At the top of the stairs, Edward peered down. He saw shadows falling in the hallway from the kitchen, moving sporadically. There was a very tall one walking to the other side of the kitchen. Another one, not as tall, followed the first. They must have been Mr. and Mrs. Rockbell, since their voices now registered in Edward's brain. A very short shadow walked around, stopping close to where the table would be. Edward could smell the smoke from her pipe.
“Trisha, we've seen the bruises on Edward,” the old woman was saying in her crackly voice. “You can't keep doing this. It's bad for him, and yourself.” So his excuses hadn't worked. Edward hung his head down. Somehow, though, he'd known they wouldn't work. And for some reason, he felt guilty for it.
There was hardly a moment of silence before his mother spoke up, loudly. “It's none of your business what goes on here!” Her words were slurred. She started to speak again, but Mr. Rockbell spoke up before she could finish.
“Trisha, we're worried about you.” His voice, as always, was laced with care and concern.
A quiet moment passed before Auntie Pinako spoke again. “It may not be a concern of mine what happens in this house, but as an old friend of Hohenheim's, it is my concern what happens to his boys,” she announced sternly. There was a blowing sound as she exhaled pipe smoke.

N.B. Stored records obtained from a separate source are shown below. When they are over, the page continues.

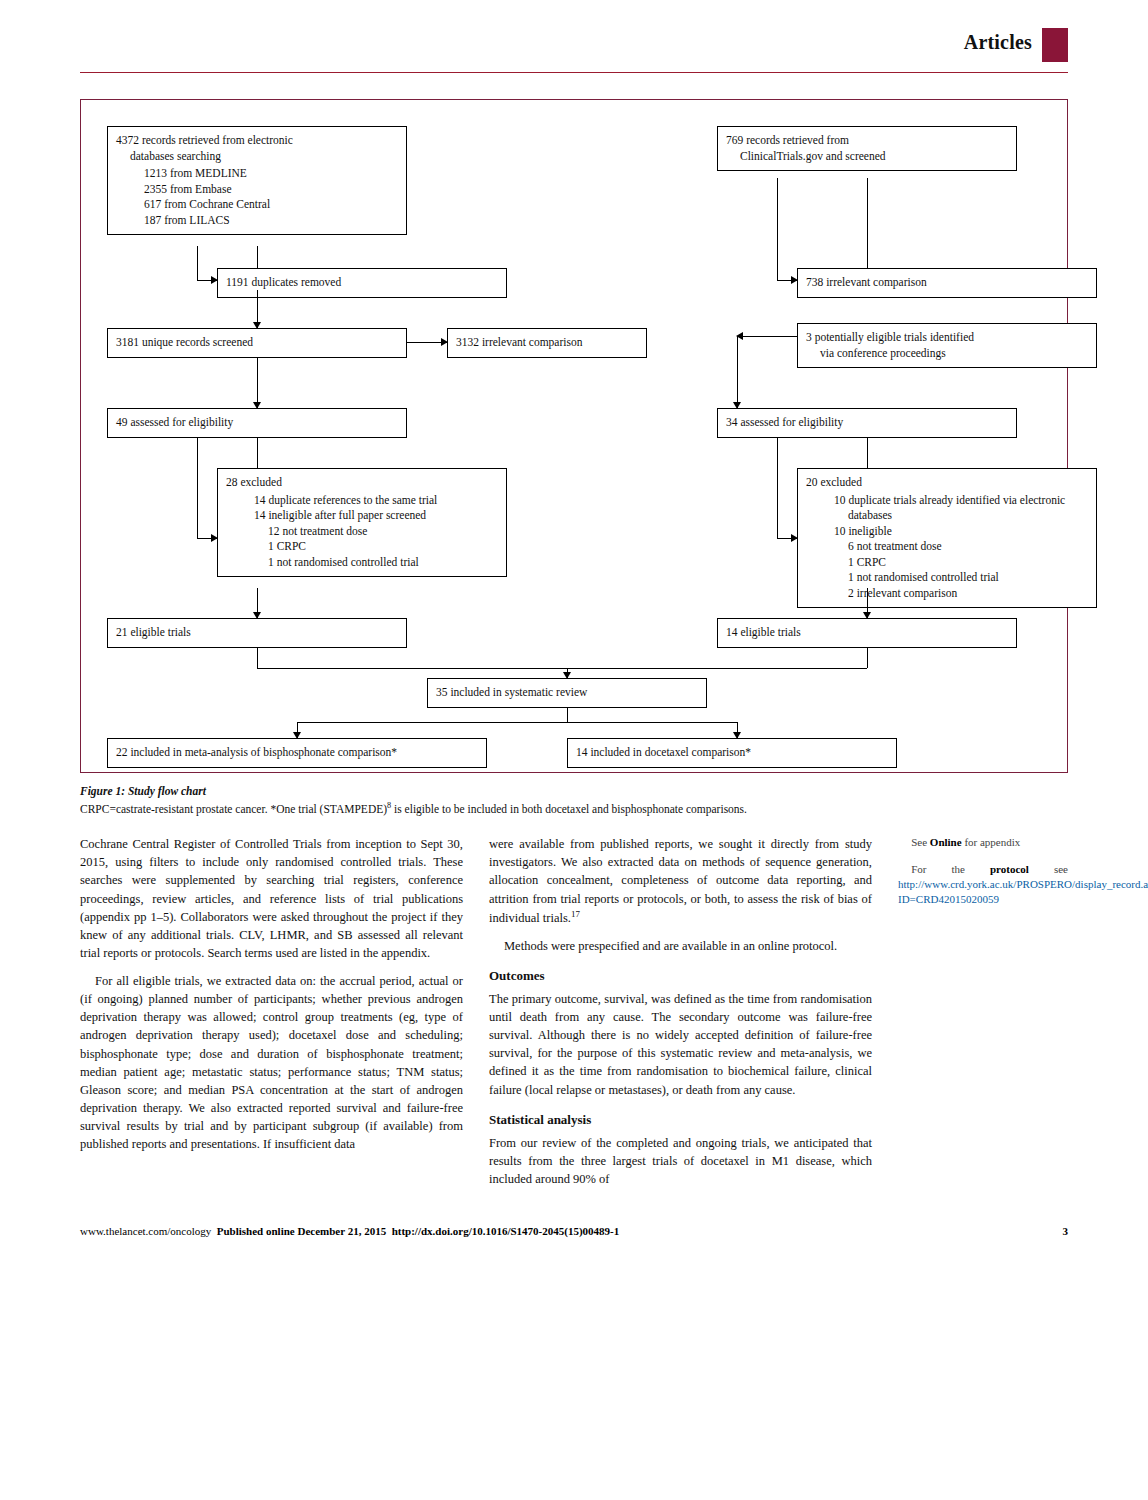Articles
4372 records retrieved from electronic
databases searching
1213 from MEDLINE
2355 from Embase
617 from Cochrane Central
187 from LILACS
1191 duplicates removed
3181 unique records screened
3132 irrelevant comparison
49 assessed for eligibility
28 excluded
14 duplicate references to the same trial
14 ineligible after full paper screened
12 not treatment dose
1 CRPC
1 not randomised controlled trial
21 eligible trials
769 records retrieved from
ClinicalTrials.gov and screened
738 irrelevant comparison
3 potentially eligible trials identified
via conference proceedings
34 assessed for eligibility
20 excluded
10 duplicate trials already identified via electronic
databases
10 ineligible
6 not treatment dose
1 CRPC
1 not randomised controlled trial
2 irrelevant comparison
14 eligible trials
35 included in systematic review
22 included in meta-analysis of bisphosphonate comparison*
14 included in docetaxel comparison*
Figure 1: Study flow chart
CRPC=castrate-resistant prostate cancer. *One trial (STAMPEDE)8 is eligible to be included in both docetaxel and bisphosphonate comparisons.
Cochrane Central Register of Controlled Trials from inception to Sept 30, 2015, using filters to include only randomised controlled trials. These searches were supplemented by searching trial registers, conference proceedings, review articles, and reference lists of trial publications (appendix pp 1–5). Collaborators were asked throughout the project if they knew of any additional trials. CLV, LHMR, and SB assessed all relevant trial reports or protocols. Search terms used are listed in the appendix.
For all eligible trials, we extracted data on: the accrual period, actual or (if ongoing) planned number of participants; whether previous androgen deprivation therapy was allowed; control group treatments (eg, type of androgen deprivation therapy used); docetaxel dose and scheduling; bisphosphonate type; dose and duration of bisphosphonate treatment; median patient age; metastatic status; performance status; TNM status; Gleason score; and median PSA concentration at the start of androgen deprivation therapy. We also extracted reported survival and failure-free survival results by trial and by participant subgroup (if available) from published reports and presentations. If insufficient data
were available from published reports, we sought it directly from study investigators. We also extracted data on methods of sequence generation, allocation concealment, completeness of outcome data reporting, and attrition from trial reports or protocols, or both, to assess the risk of bias of individual trials.17
Methods were prespecified and are available in an online protocol.
Outcomes
The primary outcome, survival, was defined as the time from randomisation until death from any cause. The secondary outcome was failure-free survival. Although there is no widely accepted definition of failure-free survival, for the purpose of this systematic review and meta-analysis, we defined it as the time from randomisation to biochemical failure, clinical failure (local relapse or metastases), or death from any cause.
Statistical analysis
From our review of the completed and ongoing trials, we anticipated that results from the three largest trials of docetaxel in M1 disease, which included around 90% of
See Online for appendix
For the protocol see http://www.crd.york.ac.uk/PROSPERO/display_record.asp?ID=CRD42015020059
www.thelancet.com/oncology Published online December 21, 2015 http://dx.doi.org/10.1016/S1470-2045(15)00489-1
3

A strange sound came to Edward's ears; it sounded like someone was weeping. “Get out.” That was his mother. Her voice was uneven, hitching a little. It must have been her crying. “Get out!” she shouted, voice cracking up an octave or three. “I don't want any of you interfering with what goes on in my house!”

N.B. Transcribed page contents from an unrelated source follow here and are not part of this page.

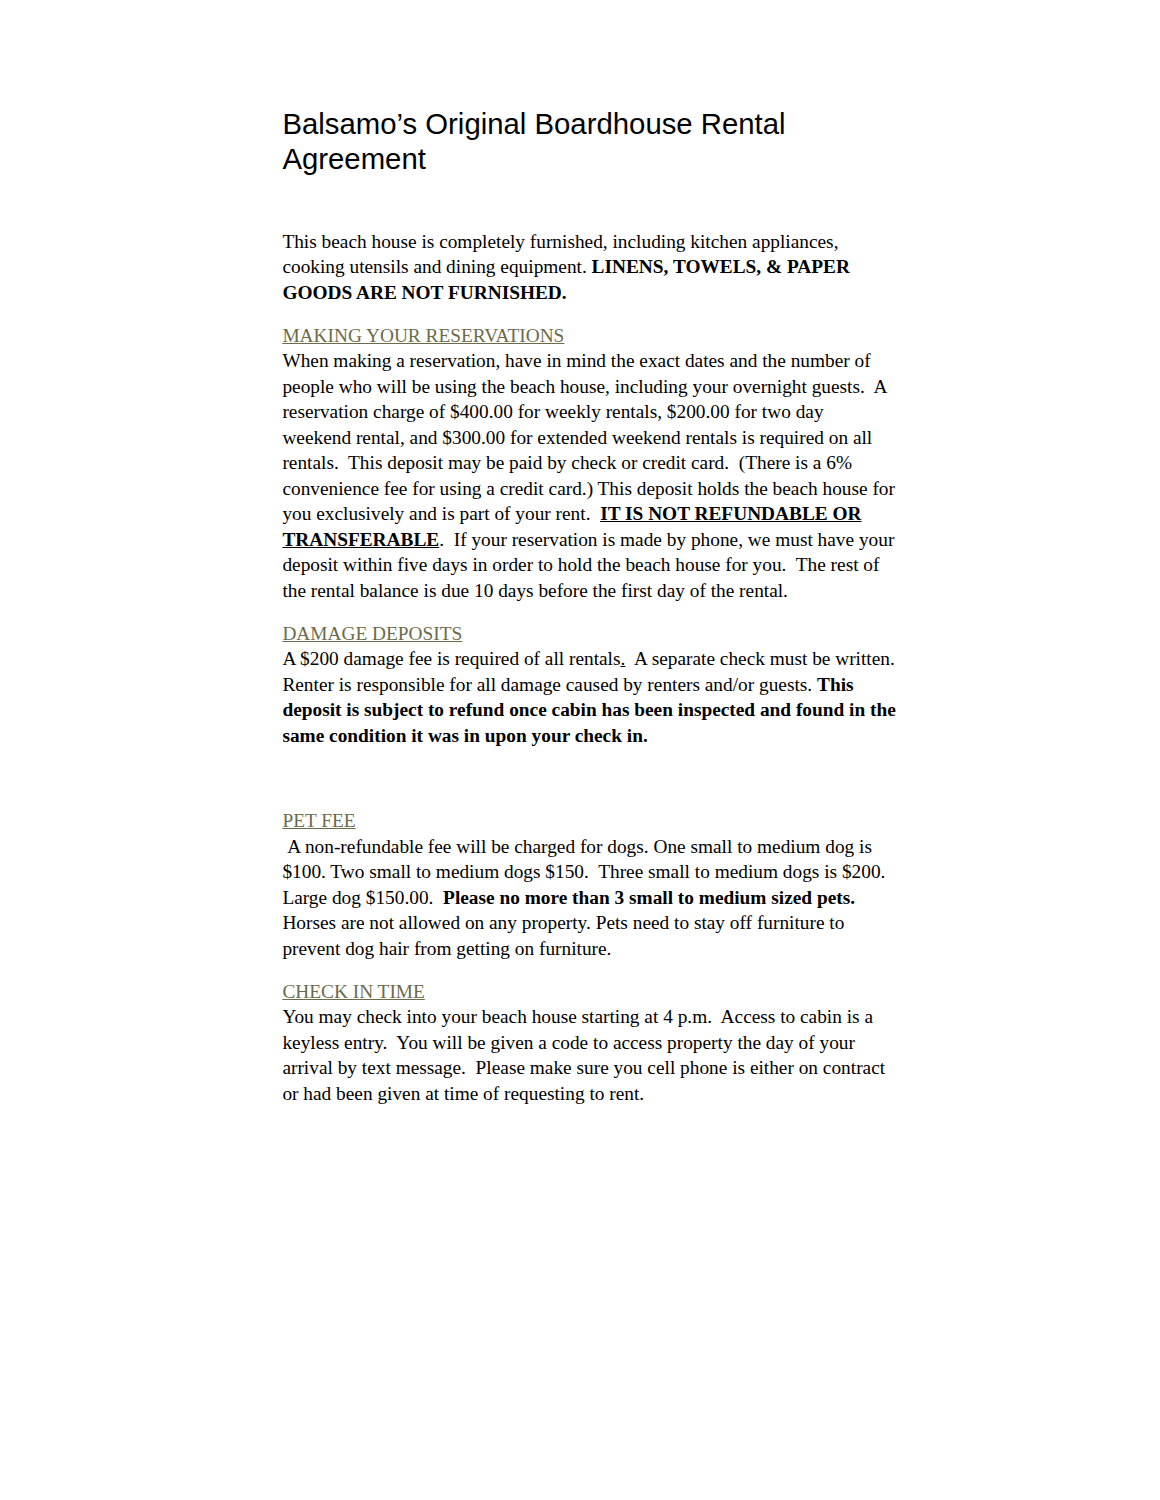Balsamo’s Original Boardhouse Rental Agreement
This beach house is completely furnished, including kitchen appliances, cooking utensils and dining equipment. LINENS, TOWELS, & PAPER GOODS ARE NOT FURNISHED.
MAKING YOUR RESERVATIONS
When making a reservation, have in mind the exact dates and the number of people who will be using the beach house, including your overnight guests. A reservation charge of $400.00 for weekly rentals, $200.00 for two day weekend rental, and $300.00 for extended weekend rentals is required on all rentals. This deposit may be paid by check or credit card. (There is a 6% convenience fee for using a credit card.) This deposit holds the beach house for you exclusively and is part of your rent. IT IS NOT REFUNDABLE OR TRANSFERABLE. If your reservation is made by phone, we must have your deposit within five days in order to hold the beach house for you. The rest of the rental balance is due 10 days before the first day of the rental.
DAMAGE DEPOSITS
A $200 damage fee is required of all rentals. A separate check must be written. Renter is responsible for all damage caused by renters and/or guests. This deposit is subject to refund once cabin has been inspected and found in the same condition it was in upon your check in.
PET FEE
A non-refundable fee will be charged for dogs. One small to medium dog is $100. Two small to medium dogs $150. Three small to medium dogs is $200. Large dog $150.00. Please no more than 3 small to medium sized pets. Horses are not allowed on any property. Pets need to stay off furniture to prevent dog hair from getting on furniture.
CHECK IN TIME
You may check into your beach house starting at 4 p.m. Access to cabin is a keyless entry. You will be given a code to access property the day of your arrival by text message. Please make sure you cell phone is either on contract or had been given at time of requesting to rent.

No noise signified people were listening.
“Trisha, you have a problem!” Mrs. Rockbell spoke up for the first time for Ed to hear. “We want to help you get over this.” Her voice was soothing, the type that could put young children to sleep without any fuss from them. There was a sound like footsteps crossing the floor before more voices. “You're ill. I know this is hard for you to take, Trisha, but I want you to know that—”
“You think this is only hard for me?” his mother nearly screeched. She began speaking again, but the short shadow crossed the room and closed the door. The light, the shadows, and most of the noise disappeared, leaving Edward alone on the stairs.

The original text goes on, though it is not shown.